Saved entries:
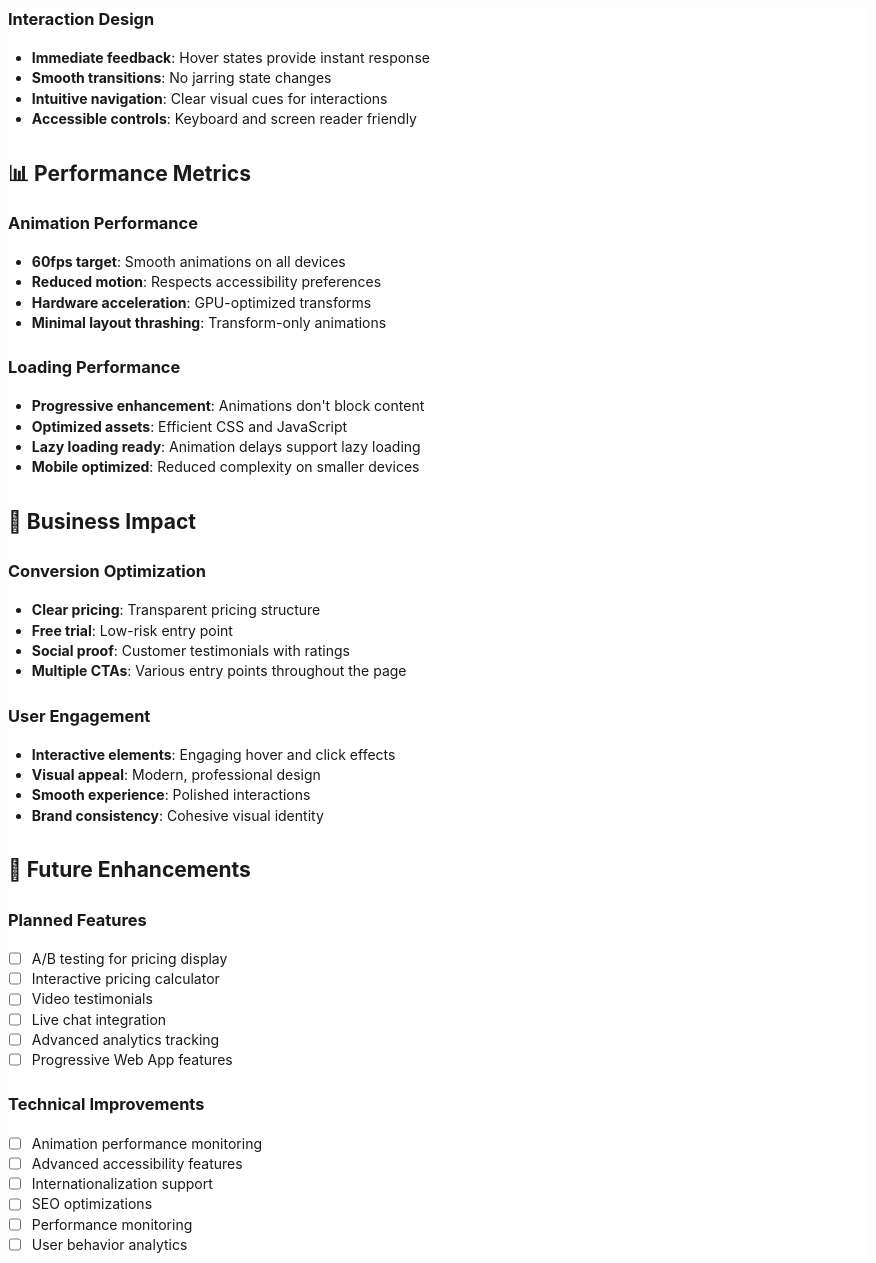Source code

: ### Interaction Design
- **Immediate feedback**: Hover states provide instant response
- **Smooth transitions**: No jarring state changes
- **Intuitive navigation**: Clear visual cues for interactions
- **Accessible controls**: Keyboard and screen reader friendly

## 📊 Performance Metrics

### Animation Performance
- **60fps target**: Smooth animations on all devices
- **Reduced motion**: Respects accessibility preferences
- **Hardware acceleration**: GPU-optimized transforms
- **Minimal layout thrashing**: Transform-only animations

### Loading Performance
- **Progressive enhancement**: Animations don't block content
- **Optimized assets**: Efficient CSS and JavaScript
- **Lazy loading ready**: Animation delays support lazy loading
- **Mobile optimized**: Reduced complexity on smaller devices

## 🎯 Business Impact

### Conversion Optimization
- **Clear pricing**: Transparent pricing structure
- **Free trial**: Low-risk entry point
- **Social proof**: Customer testimonials with ratings
- **Multiple CTAs**: Various entry points throughout the page

### User Engagement
- **Interactive elements**: Engaging hover and click effects
- **Visual appeal**: Modern, professional design
- **Smooth experience**: Polished interactions
- **Brand consistency**: Cohesive visual identity

## 🔮 Future Enhancements

### Planned Features
- [ ] A/B testing for pricing display
- [ ] Interactive pricing calculator
- [ ] Video testimonials
- [ ] Live chat integration
- [ ] Advanced analytics tracking
- [ ] Progressive Web App features

### Technical Improvements
- [ ] Animation performance monitoring
- [ ] Advanced accessibility features
- [ ] Internationalization support
- [ ] SEO optimizations
- [ ] Performance monitoring
- [ ] User behavior analytics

● Problem to work on: Please set the records down again exactly as written. The pictures should not be included.

● Your solution:
Source code

: ### Interaction Design
- **Immediate feedback**: Hover states provide instant response
- **Smooth transitions**: No jarring state changes
- **Intuitive navigation**: Clear visual cues for interactions
- **Accessible controls**: Keyboard and screen reader friendly

## 📊 Performance Metrics

### Animation Performance
- **60fps target**: Smooth animations on all devices
- **Reduced motion**: Respects accessibility preferences
- **Hardware acceleration**: GPU-optimized transforms
- **Minimal layout thrashing**: Transform-only animations

### Loading Performance
- **Progressive enhancement**: Animations don't block content
- **Optimized assets**: Efficient CSS and JavaScript
- **Lazy loading ready**: Animation delays support lazy loading
- **Mobile optimized**: Reduced complexity on smaller devices

## 🎯 Business Impact

### Conversion Optimization
- **Clear pricing**: Transparent pricing structure
- **Free trial**: Low-risk entry point
- **Social proof**: Customer testimonials with ratings
- **Multiple CTAs**: Various entry points throughout the page

### User Engagement
- **Interactive elements**: Engaging hover and click effects
- **Visual appeal**: Modern, professional design
- **Smooth experience**: Polished interactions
- **Brand consistency**: Cohesive visual identity

## 🔮 Future Enhancements

### Planned Features
- [ ] A/B testing for pricing display
- [ ] Interactive pricing calculator
- [ ] Video testimonials
- [ ] Live chat integration
- [ ] Advanced analytics tracking
- [ ] Progressive Web App features

### Technical Improvements
- [ ] Animation performance monitoring
- [ ] Advanced accessibility features
- [ ] Internationalization support
- [ ] SEO optimizations
- [ ] Performance monitoring
- [ ] User behavior analytics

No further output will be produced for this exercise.